Klein comenzará su regeneración personal mientras intenta ayudarla, lo que
da lugar a los mejores momentos de la película y el regreso al buen cine de
su director.
Weir necesitaba ayuda y
la encontró en Hollywood,
sistema que estaba a punto de echarle a patadas. La inteligencia del
director australiano para seguir en la brecha se demuestra en películas como
El
Club de los
Poetas Muertos
o Matrimonio de Conveniencia. La una, película de Oscar®
que se ha convertido en un fenómeno con el paso de los tiempos merced al
grupo de jóvenes promesas con Ethan
Hawke al frente, capitaneadas por el siempre excesivo Robin Williams, que,
al igual que Ford o Jim Carrey, encontró
al actor que hay en el con la ayuda de Weir, que a la mínima
que le den, saca petróleo.
El buen cine volvería
con fuerza a lo largo y ancho del metraje de su siguiente (y penúltima)
obra: El Show de
Truman, la redención
definitiva de Jim Carrey como actor, y una de las mejores películas de la década
pasada. Una obra que no solo crea un punto de partida absolutamente
arrebatador, sino que lo exprime hasta sus ultimas consecuencias, cortesía
de un fascinante guión escrito por Andrew Niccol (Gattaca)
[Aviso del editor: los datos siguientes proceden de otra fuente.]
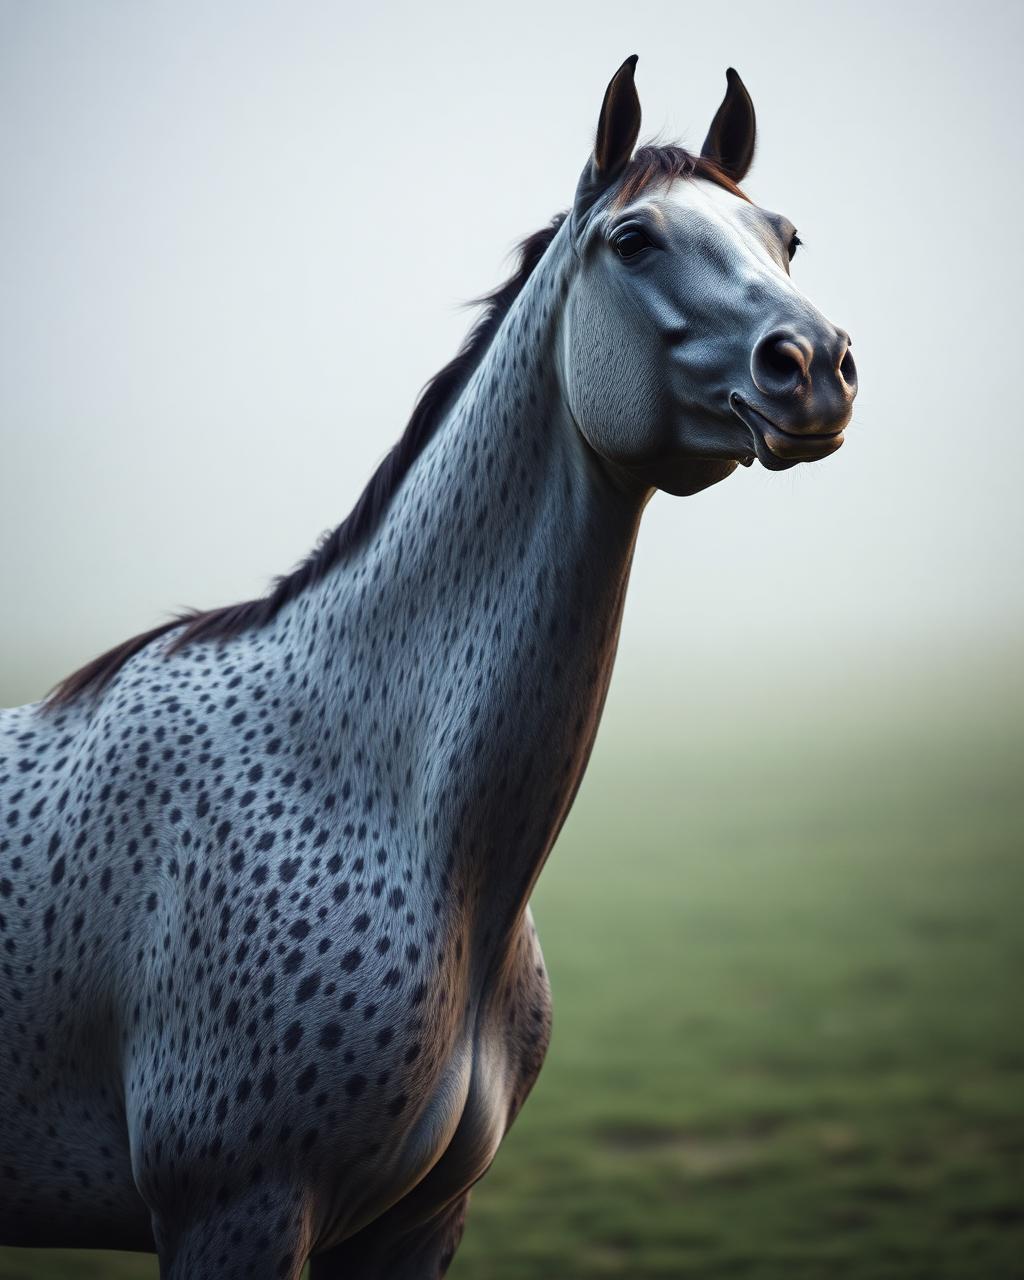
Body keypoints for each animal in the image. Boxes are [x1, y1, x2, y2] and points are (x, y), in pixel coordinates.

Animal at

y un Charlie Kaufman con menos ideas de grandeza
intelectual, lo que es muy de agradecer. Truman Burbank (Carrey) es el
primer ser humano adoptado por una multinacional para convertir su vida en
un show de televisión donde hay cámaras en millones de lugares (de hecho,
nunca se emplea una cámara en la película que no exista en el show) y tanto
su familia como sus mejores amigos son actores profesionales, en un
espectáculo dirigido por mano maestra por Christof (Ed Harris, al que tenían
que haberle mandado un Oscar®
por correo), el director del programa, que ha llegado a querer a Truman como
su propio hijo. La desesperación y la angustia de Truman se van haciendo
cada vez mas evidentes cuando se enamora de una actriz secundaria (Natasha
McElhone) que, en principio, no tenía nada que ver con la línea del guión
original que Christof había trazado para la vida de Truman, el cual va
descubriendo (a través de mil y una situaciones a cual mas estrafalaria) que
su mundo perfecto y aburrido es mas de lo que parece a simple vista. Una
gran película.
Así llegamos a Master
& Commander, ese peliculón sobre el cual hablamos largo y tendido en
esta página. El próximo
film de Weir, con vistas al 2005 promete también ser lo nunca visto, The
War Magician, la historia de Jasper Maskelyne, un mago británico
que ayudo a derrotar al ejercito aleman comandado por Rommel en la IIª
Guerra Mundial. Esperamos impacientes.